Samia (also Tsamia or Tsamiya) is a village in the rural commune of Gangara in the Tanout Department of the Zinder Region of southern Niger. It is approximately 30 km northwest of the town of Gangara.

==Etymology==

In the Hausa language, the name of the village refers to the tamarind tree (Tamarindus indica). Its fruit, the tamarind, is consumed in the region and processed into juice and syrup, the latter serving as a laxative. The wood is used as fuel.

==Geography==
The village is situated in the Damergou area of the Zinder Region at an elevation of 435 m. It lies approximately 30 km northwest of Gangara, the main town of the rural commune of the same name, which is part of the Tanout Department in the Zinder Region. Other settlements in the vicinity of Samia include Batté Araban to the northwest, Kékéni to the northeast, Gouagourzo to the east, Dan Barko to the southwest, and Belbédji to the west.

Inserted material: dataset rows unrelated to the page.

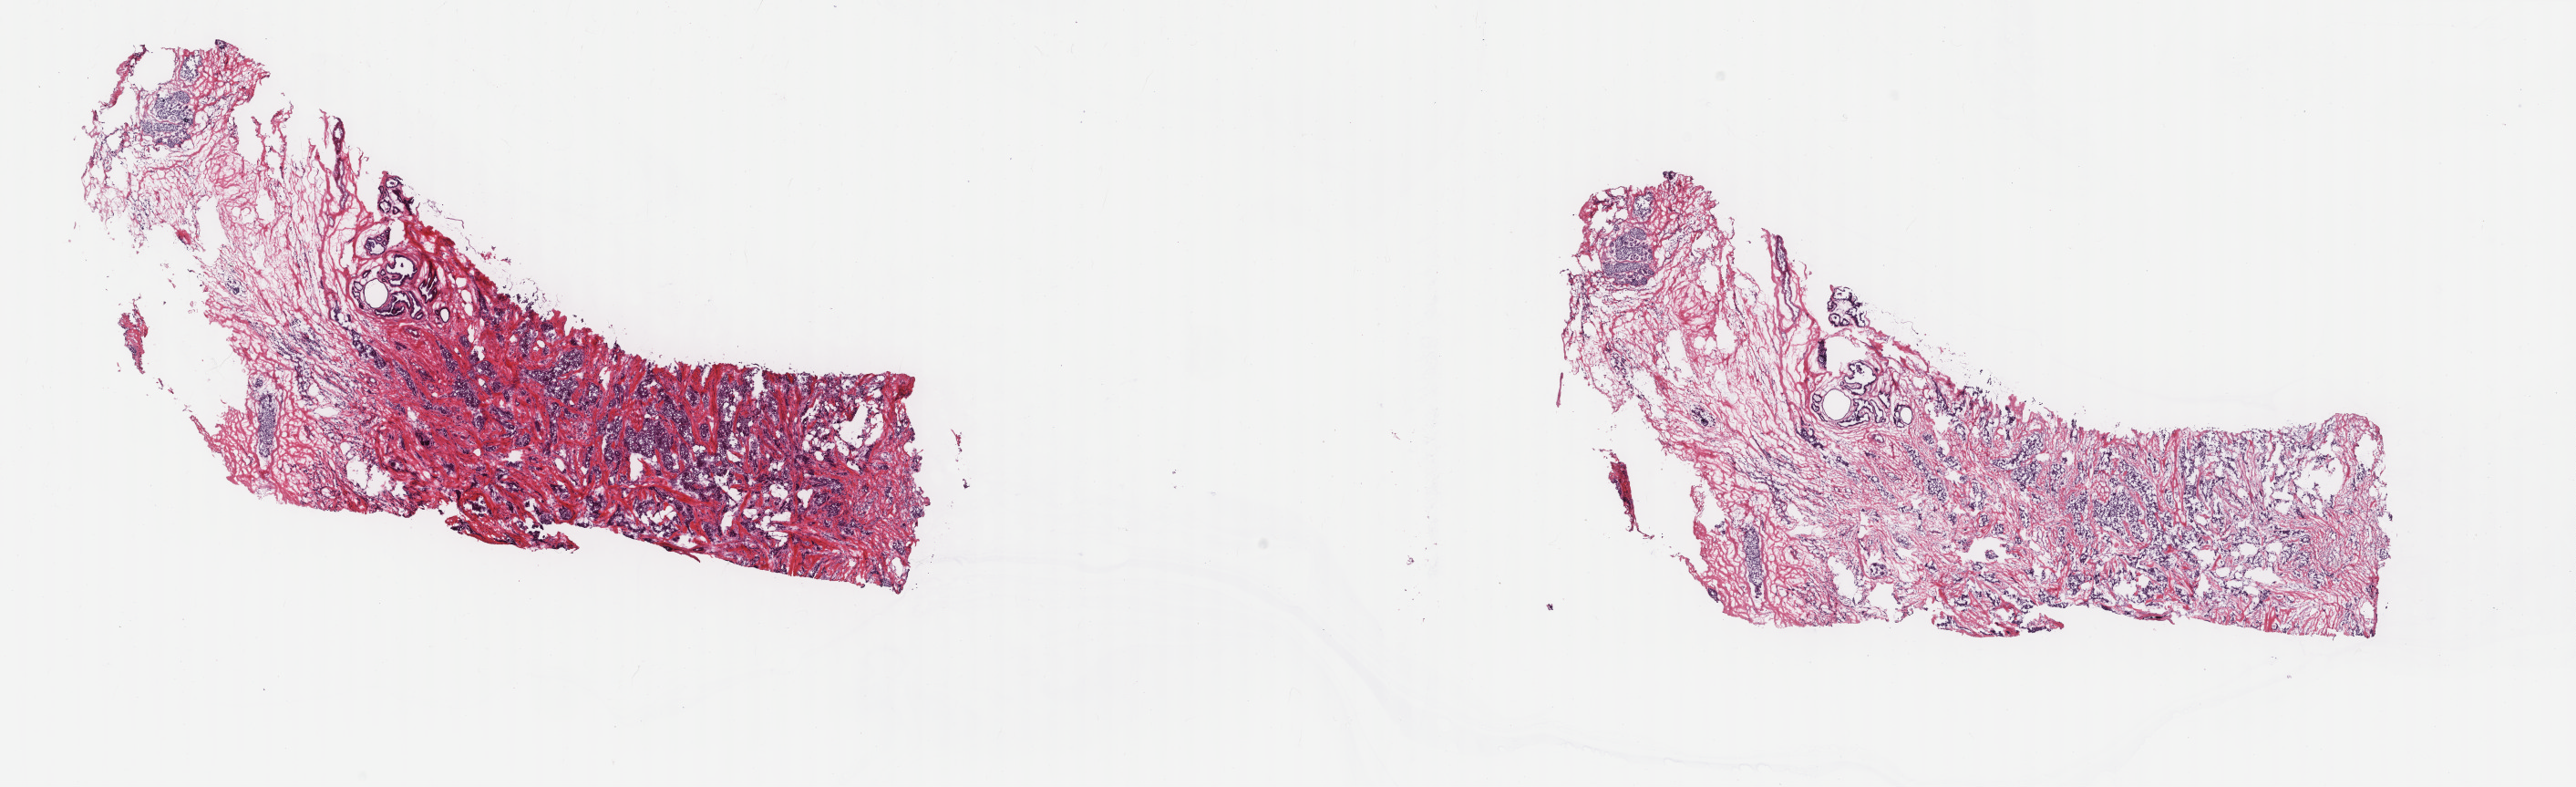
Digitized H&E tissue section (whole slide) — a low-resolution overview of the entire scanned area, about 22.4 x 6.8 mm (acquisition: 40x scan); frozen section from the top of the tissue portion; breast, primary tumour sample. Female patient; age at initial diagnosis 75 years. Slide review estimates, as recorded: tumour cells 30%, tumour nuclei 70%, normal cells 8%, stromal cells 61%, necrosis 1%. Inflammatory infiltration, as recorded: lymphocyte infiltration 2%, monocyte infiltration 1%, neutrophil infiltration 0%.
TNM: T3 N0 MX. Lymph nodes positive (case pathology): 0 of 2 examined. Laterality: right. AJCC pathologic stage: IIB (7th edition). Histologic diagnosis: Lobular carcinoma, NOS.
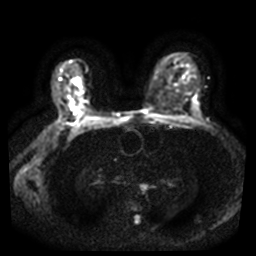
Breast MRI, one axial slice; slice 25 of 44 in the series (ordered by position); diffusion-weighted series; image 2 of 4 stored at this slice position (different b-values; order by instance number); 3 T; 5 mm slice thickness; 256 × 256 image matrix, field of view 340 × 340 mm. Female patient.
Annotated regions visible in this slice (manually delineated by an expert):
- tumour on diffusion-weighted imaging: bounding box [x1, y1, x2, y2] px = [67, 105, 77, 111]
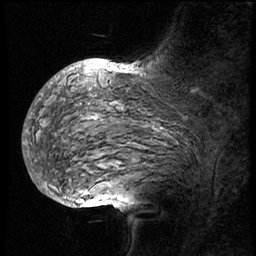
Breast MRI (dynamic contrast-enhanced), one sagittal slice. Slice 37 of 56 in the series (ordered by position). 3 images stored at this slice position (order not interpretable as contrast timing). 1.5 T. TE 4.2 ms, TR 8.9 ms. 3 mm slice thickness. 256 × 256 image matrix. Female patient, age 57 years. Case-level facts recorded for this patient, not image findings: setting: breast cancer imaged before/during neoadjuvant chemotherapy; receptor status: HER2-positive.
Outlined on this slice (semi-automatically segmented with operator editing):
- analysis volume of interest (the breast-tissue region the enhancement analysis was run in; not a lesion): bounding box [x1, y1, x2, y2] px = [28, 70, 228, 156]
- tumour enhancement mask (voxels above the 140 % enhancement threshold inside the analysis volume of interest): [91, 71, 131, 119]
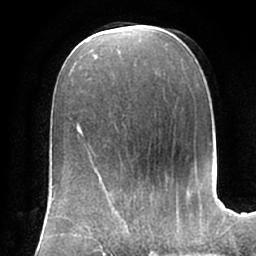
Breast MRI (dynamic contrast-enhanced), one axial slice; position 29 of 66 along the scan axis; cropped to one breast; dynamic contrast-enhanced series, time point 2 of 7 at this slice position (early post-contrast); 1.5 T; TE 2.9 ms, TR 6.1 ms; 2.4 mm slice thickness; 256 × 256 image matrix, field of view 175 × 175 mm. Female patient.
Structures marked on this image (semi-automatically segmented with operator editing):
- enhancing-tissue mask used for the functional tumour volume (all voxels passing the contrast-enhancement thresholds inside the analysis volume; usually the tumour): bounding box [x1, y1, x2, y2] px = [106, 194, 161, 248]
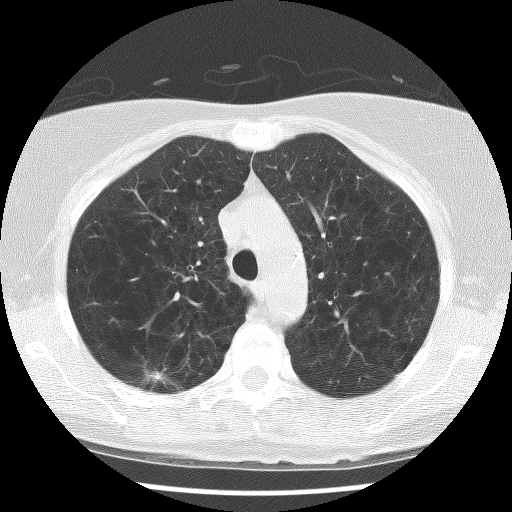
Axial slice from a low-dose chest CT screening exam; first (baseline) screen; lung window (W 1500 / L -600 HU); 120 kVp. Female participant, aged 63 years at enrolment. Former smoker at enrolment.
Lesion marked by an expert reader, box from (x=128, y=354) to (x=188, y=404) px. Screening reader's record for this exam (one nodule recorded; not confirmed to be the boxed lesion): non-calcified nodule or mass ≥4 mm, right upper lobe, 9 × 6 mm, spiculated (stellate) margins, mixed attenuation. Official screen result: positive, change unspecified: nodule(s) >= 4 mm or enlarging nodule(s), mass(es), or other non-specific abnormalities suspicious for lung cancer.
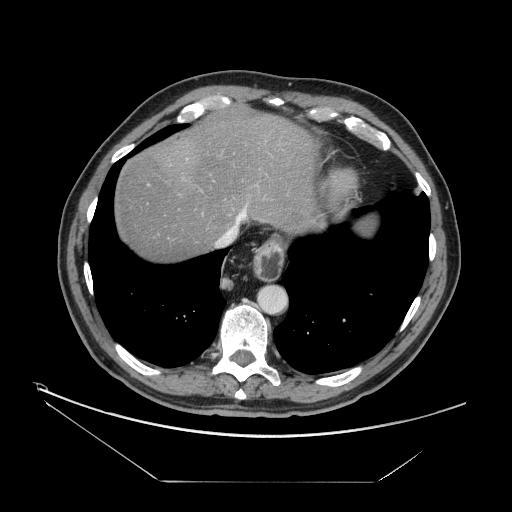
Contrast-enhanced abdominal CT, one axial slice. Slice 138 of 161 in the series (ordered by position). Reconstruction kernel STANDARD. 120 kVp. Soft-tissue window (W 400 / L 40 HU). 512 × 512 image matrix, field of view 440 × 440 mm. Case-level facts recorded for this patient, not image findings: patient: male, age 62 years at operation; diagnosis: colorectal cancer liver metastases, imaged before liver resection; multiple liver metastases: yes; largest metastasis: 4.2 cm; disease in both lobes: yes.
Annotated regions visible in this slice (expert manual segmentation):
- hepatic veins: bounding box (x1, y1, x2, y2) in pixels: (219, 205, 248, 244)
- liver: (114, 108, 317, 260)
- planned liver remnant (the part of the liver to remain after resection): (114, 108, 316, 260)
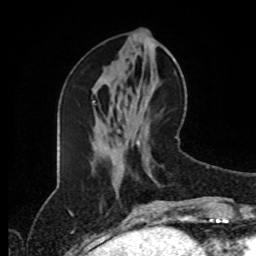
Breast MRI (dynamic contrast-enhanced), one axial slice; position 38 of 80 along the scan axis; cropped to one breast; dynamic contrast-enhanced series, time point 2 of 8 at this slice position (early post-contrast); 1.5 T; TE 4.2 ms, TR 7 ms; 2 mm slice thickness; 256 × 256 image matrix. Female patient.
Outlined on this slice (semi-automatically segmented with operator editing):
- enhancing-tissue mask used for the functional tumour volume (all voxels passing the contrast-enhancement thresholds inside the analysis volume; usually the tumour): bounding box <118,129,189,217> (left, top, right, bottom; pixels)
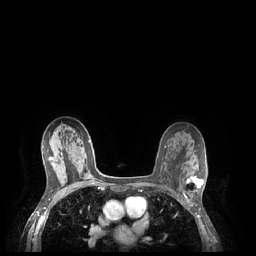
Breast MRI (dynamic contrast-enhanced), one axial slice. Position 142 of 248 along the scan axis. Dynamic contrast-enhanced series, time point 2 of 7 at this slice position (early post-contrast). 1.5 T. TE 1.9 ms, TR 4.1 ms. 0.9 mm slice thickness. 256 × 256 image matrix, field of view 320 × 320 mm. Female patient.
Annotated regions visible in this slice (semi-automatic segmentation, software-assisted and operator-edited):
- enhancing-tissue mask used for the functional tumour volume (all voxels passing the contrast-enhancement thresholds inside the analysis volume; usually the tumour): box from (x=186, y=176) to (x=204, y=188) px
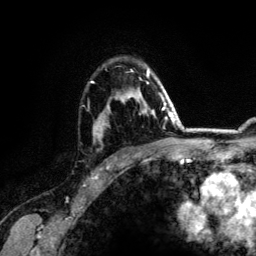
Breast MRI (dynamic contrast-enhanced), one axial slice. Position 90 of 134 along the scan axis. Cropped to one breast. Dynamic contrast-enhanced series, time point 2 of 6 at this slice position (early post-contrast). 3 T. TE 4.2 ms, TR 7.9 ms. 1.2 mm slice thickness. 256 × 256 image matrix. Female patient.
Annotated regions visible in this slice (semi-automatic segmentation, software-assisted and operator-edited):
- enhancing-tissue mask used for the functional tumour volume (all voxels passing the contrast-enhancement thresholds inside the analysis volume; usually the tumour): bounding box (x1, y1, x2, y2) in pixels: (91, 68, 164, 137)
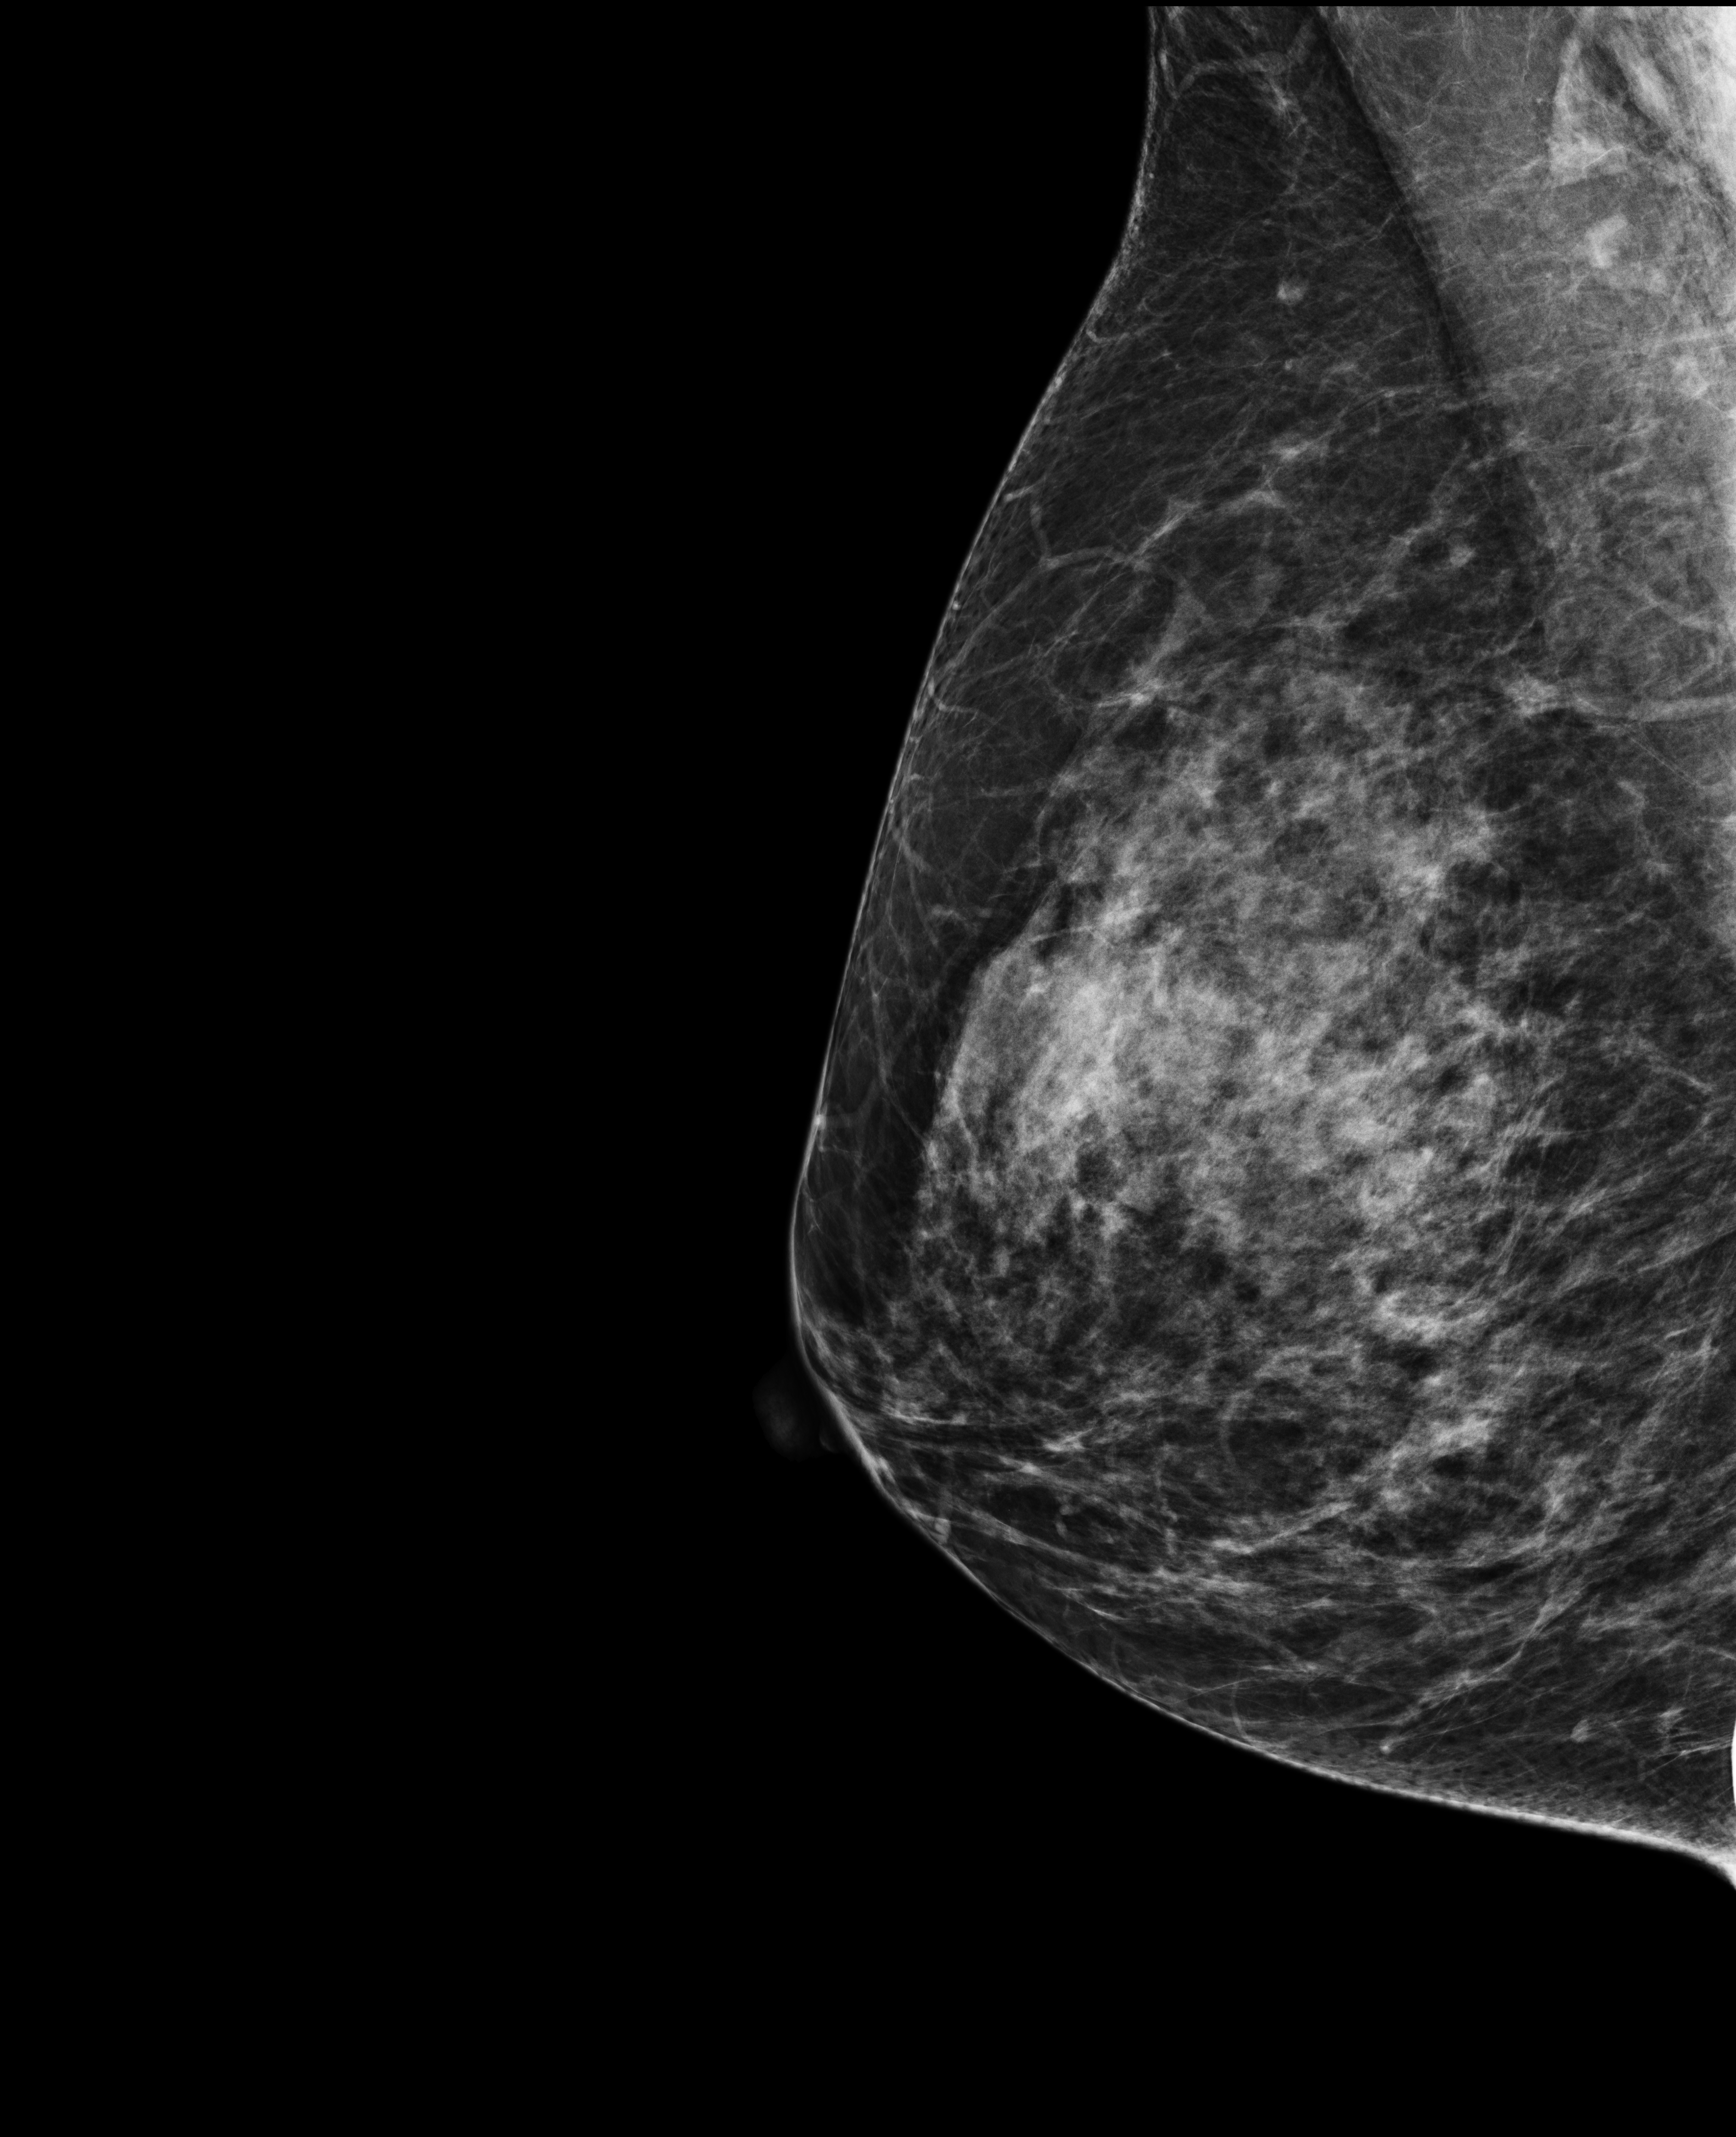
Annual screening mammography examination, compressed breast thickness 75 mm, system: Selenia Dimensions. Female patient, age 47 years.
Image type: full-field digital mammogram. Breast: right. Projection: MLO view.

Samia lies within the transition zone between the Sahara and the Sahel. The average annual rainfall in the area ranges from 200 to 300 mm.

==Demographics==

At the time of the 2012 census, Samia had a population of 2,977, living in 489 households. In the 2001 census, the population was 1,894 across 305 households, and in the 1988 census, it stood at 1,344 across 252 households.

The settlement is inhabited by members of the Hausa ethnic group, and the Hausa language is spoken there. Population density in the area is relatively low, at 10 to 20 inhabitants per square kilometer.

==Economy and infrastructure==

The population derives its livelihood primarily from agriculture. The settlement is situated in a transitional zone between the pastoralism of the north and the arable farming of the south, leading to land-use conflicts. A weekly market is held in Samia. Market day is Thursday. The village has a health center, the Centre de Santé Intégré (CSI). There is a school. National Road 32, which runs for 366.6 kilometers between Keita and Sabon Kafi, passes through Samia; this section consists of a simple dirt road.